I have been trying to convince myself that I am in a good mood, or that I am going to be soon anyway, but it is not working out at all and I have to admit defeat. Then I tell myself that it is okay too and that I do not continually have to be in a good mood and that it is alright to feel crappy sometimes too. I am not going to resist this any longer and just give in to the feeling and allow whatever negative vibrations I have to come to the surface. They are not going to kill me, after all, and it will be good to examine what is bothering me.
It is impossible to be on top of the rainbow all the time, or to even be on your way to the top most of the time, although it feels that way to me very often. By nature I am a happy person and I have the tendency to be cheerful. Even when I am not quite happy, I do see the light at the end of the tunnel and it is always burning. I see the glass half full and I am an optimist and always think that things will work out, even though life has shown me often enough that sometimes they do not.
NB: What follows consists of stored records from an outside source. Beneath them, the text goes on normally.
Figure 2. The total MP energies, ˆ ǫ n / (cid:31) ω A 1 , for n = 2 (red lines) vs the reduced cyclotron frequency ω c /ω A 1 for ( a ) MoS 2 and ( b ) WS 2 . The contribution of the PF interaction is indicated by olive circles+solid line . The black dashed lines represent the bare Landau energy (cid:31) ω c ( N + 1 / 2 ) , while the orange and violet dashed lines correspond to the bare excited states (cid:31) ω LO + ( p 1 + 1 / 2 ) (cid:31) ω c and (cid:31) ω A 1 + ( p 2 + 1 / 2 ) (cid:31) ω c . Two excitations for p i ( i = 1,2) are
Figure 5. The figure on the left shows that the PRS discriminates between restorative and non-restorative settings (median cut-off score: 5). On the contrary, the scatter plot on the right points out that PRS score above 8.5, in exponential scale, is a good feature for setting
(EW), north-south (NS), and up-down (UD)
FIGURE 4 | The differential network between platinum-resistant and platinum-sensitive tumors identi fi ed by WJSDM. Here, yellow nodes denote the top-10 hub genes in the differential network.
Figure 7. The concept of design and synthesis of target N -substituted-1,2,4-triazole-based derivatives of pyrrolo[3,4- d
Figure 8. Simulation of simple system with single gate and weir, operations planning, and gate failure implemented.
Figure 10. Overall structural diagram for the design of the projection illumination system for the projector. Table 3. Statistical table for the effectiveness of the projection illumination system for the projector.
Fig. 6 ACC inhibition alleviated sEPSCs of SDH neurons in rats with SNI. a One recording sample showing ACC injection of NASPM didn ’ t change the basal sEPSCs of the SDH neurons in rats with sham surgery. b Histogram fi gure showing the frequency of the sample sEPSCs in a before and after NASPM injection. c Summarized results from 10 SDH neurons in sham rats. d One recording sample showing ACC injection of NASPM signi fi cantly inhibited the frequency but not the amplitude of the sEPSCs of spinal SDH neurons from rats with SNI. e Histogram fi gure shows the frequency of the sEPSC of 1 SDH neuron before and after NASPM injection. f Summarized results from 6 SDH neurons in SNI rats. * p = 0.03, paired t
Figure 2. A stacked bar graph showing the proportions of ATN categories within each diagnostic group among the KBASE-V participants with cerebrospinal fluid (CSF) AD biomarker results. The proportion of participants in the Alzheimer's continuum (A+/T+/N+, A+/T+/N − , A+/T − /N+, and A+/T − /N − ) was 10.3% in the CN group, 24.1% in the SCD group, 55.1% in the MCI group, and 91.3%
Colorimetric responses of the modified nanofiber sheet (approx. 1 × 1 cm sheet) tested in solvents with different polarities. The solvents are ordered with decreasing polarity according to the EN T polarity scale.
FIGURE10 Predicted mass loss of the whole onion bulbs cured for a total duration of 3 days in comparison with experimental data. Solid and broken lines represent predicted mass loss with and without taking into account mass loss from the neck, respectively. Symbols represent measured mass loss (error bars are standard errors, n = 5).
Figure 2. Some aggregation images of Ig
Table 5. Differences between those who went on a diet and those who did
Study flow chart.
I think more than anything, I am worried about my stomach and the problems it is causing me and the amount of pain I have from it. I start my days with 500 mg of paracetamol. The goat milk cheese and yogurt are not working out, so I seem to have a general lactose intolerance. Wheat is not agreeing with me either so I eat rye, but I think that I will go without any kind of grain products for a while to find out if that makes a difference. The kindest thing I can eat is my home made vegetable soup.
Luckily, the paracetamol is working now and I feel a bit better and my other medicines have started to work too. And then, of course, there are the cups of coffee I have had that have helped me regain some of my stability, but I am not out of the woods yet. This weekend it will be Easter and when we set the clocks one hour ahead in Europe. I must admit that I am not in a festive mood and will not be wearing an Easter bonnet.